Permohonan Seragam Laden

Tentang sebuah kebersamaan dan tubuh-tubuh yang disiram hujan.

Hari itu, senja pulang ke rahim dunia, mendung mewartakan bahwa akan ada milyaran titik air yang ditumpahkan awan. Sayangnya langkah dan mata mereka tetap bergerilya ingin menjelajahi malam. Mereka, para pemuda yang semangatnya masih berkobar menerobos dingin dan kabut kemudian disusul terpaan hujan menuju Kaliangkrik.

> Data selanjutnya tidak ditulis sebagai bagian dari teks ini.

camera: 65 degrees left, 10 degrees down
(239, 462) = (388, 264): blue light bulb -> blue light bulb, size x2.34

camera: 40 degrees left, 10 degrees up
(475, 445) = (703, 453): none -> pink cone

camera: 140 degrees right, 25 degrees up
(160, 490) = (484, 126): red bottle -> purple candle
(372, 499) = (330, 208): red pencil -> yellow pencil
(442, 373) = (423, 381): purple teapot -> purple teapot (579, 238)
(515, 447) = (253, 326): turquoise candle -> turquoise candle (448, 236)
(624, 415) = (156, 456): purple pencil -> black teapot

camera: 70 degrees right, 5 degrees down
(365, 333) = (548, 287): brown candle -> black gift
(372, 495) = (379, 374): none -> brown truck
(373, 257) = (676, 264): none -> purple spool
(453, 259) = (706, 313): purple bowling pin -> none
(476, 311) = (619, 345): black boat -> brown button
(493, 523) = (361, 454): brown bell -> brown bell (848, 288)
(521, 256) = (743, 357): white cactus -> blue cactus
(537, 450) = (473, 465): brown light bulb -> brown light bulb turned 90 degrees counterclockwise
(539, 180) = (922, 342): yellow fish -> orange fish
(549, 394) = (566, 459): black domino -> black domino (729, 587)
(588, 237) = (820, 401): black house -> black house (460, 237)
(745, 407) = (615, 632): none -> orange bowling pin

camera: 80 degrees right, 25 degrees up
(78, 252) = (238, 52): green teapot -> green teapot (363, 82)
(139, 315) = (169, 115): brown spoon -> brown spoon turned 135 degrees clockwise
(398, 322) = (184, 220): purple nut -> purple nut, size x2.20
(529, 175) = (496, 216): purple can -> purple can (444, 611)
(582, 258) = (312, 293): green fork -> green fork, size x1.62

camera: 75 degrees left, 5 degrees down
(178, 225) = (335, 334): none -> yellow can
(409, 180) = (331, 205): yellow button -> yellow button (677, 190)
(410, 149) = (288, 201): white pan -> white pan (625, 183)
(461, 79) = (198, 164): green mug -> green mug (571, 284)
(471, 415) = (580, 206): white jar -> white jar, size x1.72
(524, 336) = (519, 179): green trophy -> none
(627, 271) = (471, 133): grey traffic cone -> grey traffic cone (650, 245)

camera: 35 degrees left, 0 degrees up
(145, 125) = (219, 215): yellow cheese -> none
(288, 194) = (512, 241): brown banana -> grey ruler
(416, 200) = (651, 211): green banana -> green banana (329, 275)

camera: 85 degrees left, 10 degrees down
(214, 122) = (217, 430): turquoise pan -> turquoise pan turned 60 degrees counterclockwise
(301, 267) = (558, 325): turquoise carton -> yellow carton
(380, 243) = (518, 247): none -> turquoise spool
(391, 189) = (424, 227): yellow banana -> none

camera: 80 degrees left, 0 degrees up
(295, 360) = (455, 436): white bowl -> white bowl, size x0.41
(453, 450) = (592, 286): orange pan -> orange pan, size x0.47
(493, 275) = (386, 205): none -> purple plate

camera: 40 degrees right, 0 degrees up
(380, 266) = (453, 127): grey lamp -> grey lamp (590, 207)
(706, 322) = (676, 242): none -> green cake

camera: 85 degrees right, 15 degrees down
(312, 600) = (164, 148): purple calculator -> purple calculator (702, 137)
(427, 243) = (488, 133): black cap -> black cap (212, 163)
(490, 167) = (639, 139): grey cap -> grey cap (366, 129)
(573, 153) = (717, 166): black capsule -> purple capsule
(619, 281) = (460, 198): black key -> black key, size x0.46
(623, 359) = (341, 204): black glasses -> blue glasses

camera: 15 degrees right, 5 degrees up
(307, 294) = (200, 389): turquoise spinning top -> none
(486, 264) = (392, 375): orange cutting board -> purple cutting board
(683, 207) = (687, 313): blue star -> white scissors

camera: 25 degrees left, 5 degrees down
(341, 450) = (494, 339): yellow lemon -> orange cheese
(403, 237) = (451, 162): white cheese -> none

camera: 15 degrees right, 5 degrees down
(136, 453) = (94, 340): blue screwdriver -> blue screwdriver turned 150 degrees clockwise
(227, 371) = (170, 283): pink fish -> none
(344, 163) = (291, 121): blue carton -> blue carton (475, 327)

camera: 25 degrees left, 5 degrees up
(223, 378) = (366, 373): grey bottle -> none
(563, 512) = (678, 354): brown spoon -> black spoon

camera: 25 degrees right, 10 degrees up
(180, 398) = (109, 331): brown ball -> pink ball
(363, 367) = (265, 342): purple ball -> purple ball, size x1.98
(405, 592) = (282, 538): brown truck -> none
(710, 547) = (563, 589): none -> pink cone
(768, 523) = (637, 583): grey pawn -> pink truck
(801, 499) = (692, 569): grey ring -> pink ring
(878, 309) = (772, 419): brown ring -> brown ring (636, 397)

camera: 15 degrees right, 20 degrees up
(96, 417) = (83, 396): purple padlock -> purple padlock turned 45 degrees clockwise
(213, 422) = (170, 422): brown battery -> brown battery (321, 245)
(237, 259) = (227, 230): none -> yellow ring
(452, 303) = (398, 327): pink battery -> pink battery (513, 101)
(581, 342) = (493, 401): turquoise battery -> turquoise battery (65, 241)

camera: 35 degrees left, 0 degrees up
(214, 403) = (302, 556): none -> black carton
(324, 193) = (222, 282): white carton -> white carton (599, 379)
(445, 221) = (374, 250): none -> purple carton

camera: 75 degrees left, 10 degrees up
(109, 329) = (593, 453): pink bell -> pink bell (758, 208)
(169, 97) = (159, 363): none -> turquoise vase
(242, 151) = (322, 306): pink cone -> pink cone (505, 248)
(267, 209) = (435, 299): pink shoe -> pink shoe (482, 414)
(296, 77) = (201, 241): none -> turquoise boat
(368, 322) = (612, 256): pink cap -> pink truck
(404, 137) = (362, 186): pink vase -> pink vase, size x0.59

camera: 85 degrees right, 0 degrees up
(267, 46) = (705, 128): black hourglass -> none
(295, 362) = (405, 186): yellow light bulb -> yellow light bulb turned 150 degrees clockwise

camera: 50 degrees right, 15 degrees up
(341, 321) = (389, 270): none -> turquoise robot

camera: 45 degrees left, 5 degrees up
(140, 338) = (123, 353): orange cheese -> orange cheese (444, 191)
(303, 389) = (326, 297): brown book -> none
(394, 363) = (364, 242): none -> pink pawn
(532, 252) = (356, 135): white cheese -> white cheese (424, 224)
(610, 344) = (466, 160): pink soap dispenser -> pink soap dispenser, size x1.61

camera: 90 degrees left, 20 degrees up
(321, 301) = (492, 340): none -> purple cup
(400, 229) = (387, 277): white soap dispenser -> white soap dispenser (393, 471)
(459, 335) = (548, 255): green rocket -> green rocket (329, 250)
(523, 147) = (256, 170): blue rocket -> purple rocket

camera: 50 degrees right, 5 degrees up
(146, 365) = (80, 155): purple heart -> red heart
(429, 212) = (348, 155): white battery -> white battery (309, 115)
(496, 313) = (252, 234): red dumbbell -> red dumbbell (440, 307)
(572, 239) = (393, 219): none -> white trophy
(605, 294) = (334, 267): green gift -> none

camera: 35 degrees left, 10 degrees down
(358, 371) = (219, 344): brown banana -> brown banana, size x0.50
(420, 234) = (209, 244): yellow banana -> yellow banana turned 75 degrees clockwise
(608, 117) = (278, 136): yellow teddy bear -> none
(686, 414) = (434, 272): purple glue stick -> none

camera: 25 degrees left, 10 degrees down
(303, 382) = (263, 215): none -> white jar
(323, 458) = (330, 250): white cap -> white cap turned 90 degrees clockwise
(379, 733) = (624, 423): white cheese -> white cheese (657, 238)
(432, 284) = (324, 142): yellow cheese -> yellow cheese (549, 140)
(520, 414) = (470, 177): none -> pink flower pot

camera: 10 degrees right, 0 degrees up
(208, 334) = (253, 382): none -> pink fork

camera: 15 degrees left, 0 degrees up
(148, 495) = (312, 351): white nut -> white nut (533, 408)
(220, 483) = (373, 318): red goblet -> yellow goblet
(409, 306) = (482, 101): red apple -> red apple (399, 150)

Tak ada hal berharga yang hendak disampaikan, meski telah berbicara sungkan namun permohonan mereka tak sebesar nafsu-nafsu kekuasaan, mereka amat lugu terbalut sempurna dengan kesederhanaan. Tak ada proposal di tangan, ketika seorang calon DPR dari partai yang tak akan saya sebutkan, datang pada malam-malam purba, merintih suara mereka, maka tak ada kata tidak jika kelak janji terealisasikan atas nama kemakmuran. Kemudian mereka berbondong-bondong menghadap sang punya hajat, sekali lagi bukan untuk memohon sumbangan perbaikan jalan, pembangunan gedung fasilitas umum di kampung, pun bukan meminta jatah beras miskin, mereka masih bermartabat dalam hal itu.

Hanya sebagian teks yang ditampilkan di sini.